Es war der Wahnsinn von Paris. An das Resultat des letzten WM-Duells 2017 gegen Slowenien kann sich Thomas Rüfenacht nicht mehr genau erinnern. «Haben wir im Penaltyschiessen verloren – oder haben wir gewonnen?», fragt er. Es war ein Sieg. Aber einer, der sich wie eine Niederlage anfühlte. Die Schweiz hatte 4:0 geführt, gegen den Aussenseiter aber noch den Ausgleich hinnehmen müssen und dann im Penaltyschiessen gewonnen.
Doch noch mehr als dieser «skandalöse Sieg», wie ihn der Sonntagsblick betitelte, bleibt eine Szene in Erinnerung, über die Rüfenachts Teamkollege Reto Schäppi hinterher sagte: «Das war schon etwas kriminell. Zum Glück ist Rüfi noch unter uns.»
Der Stürmer, der diese Saison nach langwierigen Knieproblemen noch mal sein Comeback bei Ambri gab, hatte damals gar nicht gemerkt, dass ihn Ziga Jeglic beinahe mit einem Schlittschuh-Tritt die Kehle aufgeschlitzt hatte.

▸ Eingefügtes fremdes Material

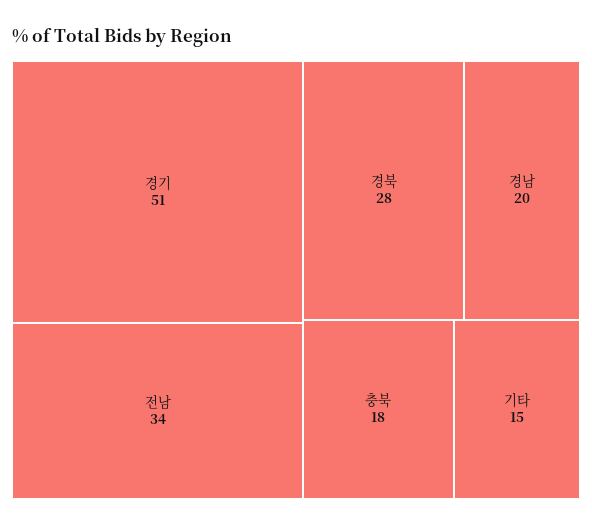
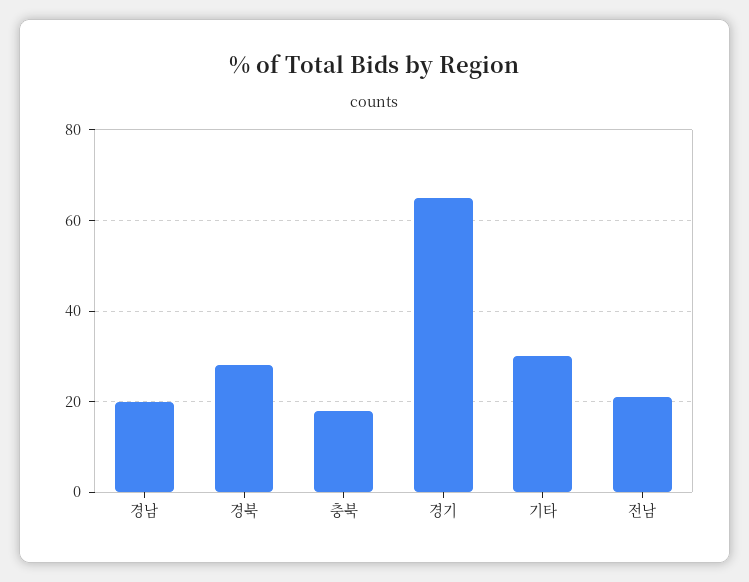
  {
-   "경기": 51,
+   "경기": 65,
-   "전남": 34,
+   "전남": 20,
    "경북": 28,
    "경남": 20,
    "충북": 18,
-   "기타": 15
+   "기타": 30
  }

Erst als der Slowene hinterher für nur zwei Spiele gesperrt wurde, erkannte er die Dramatik. «Ich hatte nur aus dem Augenwinkel etwas wahrgenommen. Ich dachte, es sei ein Faustschlag und bin zusammengezuckt. Deshalb hat mich die Kufe wohl nicht getroffen», sagt der 37-Jährige, der damals in einem Techtelmechtel mit Robert Sabolic beschäftigt war, als sich Jeglic über die Bande schwang und mit dem Schlittschuh nach ihm trat.
Rüfenachts Vergleich mit Happy Gilmore
«Ich hätte verbluten können», sagte Rüfenacht, der keinen Kratzer davontrug, damals. «Wenn er mich geschnitten hätte, wäre ich jetzt nicht mehr da.» Und über Jeglic: «Ich möchte ihn gar nicht mehr sehen. Das war Absicht, das sieht man im Video auch an seinem Gesichtsausdruck.»
Heute mag Rüfenacht nicht mehr darüber nachdenken, was hätte passieren können und sieht es gelassener. Jeglic habe ihn danach angerufen und sich entschuldigt. «Ich habe versucht, ihm bewusst zu machen, was er da gemacht hat. Ich denke, es war ein einmaliger Aussetzer. Ich glaube nicht, dass er mir den Hals aufschneiden wollte. Er hat sich entschuldigt und das Leben geht weiter. So eine Szene wird wohl einmalig bleiben.»
Der dreifache Familienvater verzichtete auch auf rechtliche Schritte gegen den Slowenen. «So etwas gehört zum Berufsrisiko. Ich hatte damals keine Albträume», sagt der Stürmer. Glück hatte er auch vor seinem Comeback bei Ambri, als ihn im Training die Ferse von Dominic Zwerger am Kopf erwischte und er mit einem Kieferbruch davon kam.
Inzwischen nimmt Rüfenacht den Wahnsinn von Paris mit Humor. An die üble Aktion von Jeglic denke er nur noch nach, wenn er mit Bekannten über den Film «Happy Gilmore» und die Szene spreche, in der Adam Sandler in der Rolle des ungehobelten und jähzornigen Ex-Hockey-Spielers und Golfers sagt: «Hey, ich habe einen Eishockey-Rekord. Ich habe meine Schlittschuhe ausgezogen und versucht, jemanden damit zu stechen. Ich bin der Einzige, der das je getan hat.»
Und während Rüfenacht noch offen lässt, ob er seine Karriere fortsetzen will, ist der 35-jährige Jeglic, der in der DEL bei den Fishtown Pinguins spielt, bei der WM in Riga dabei.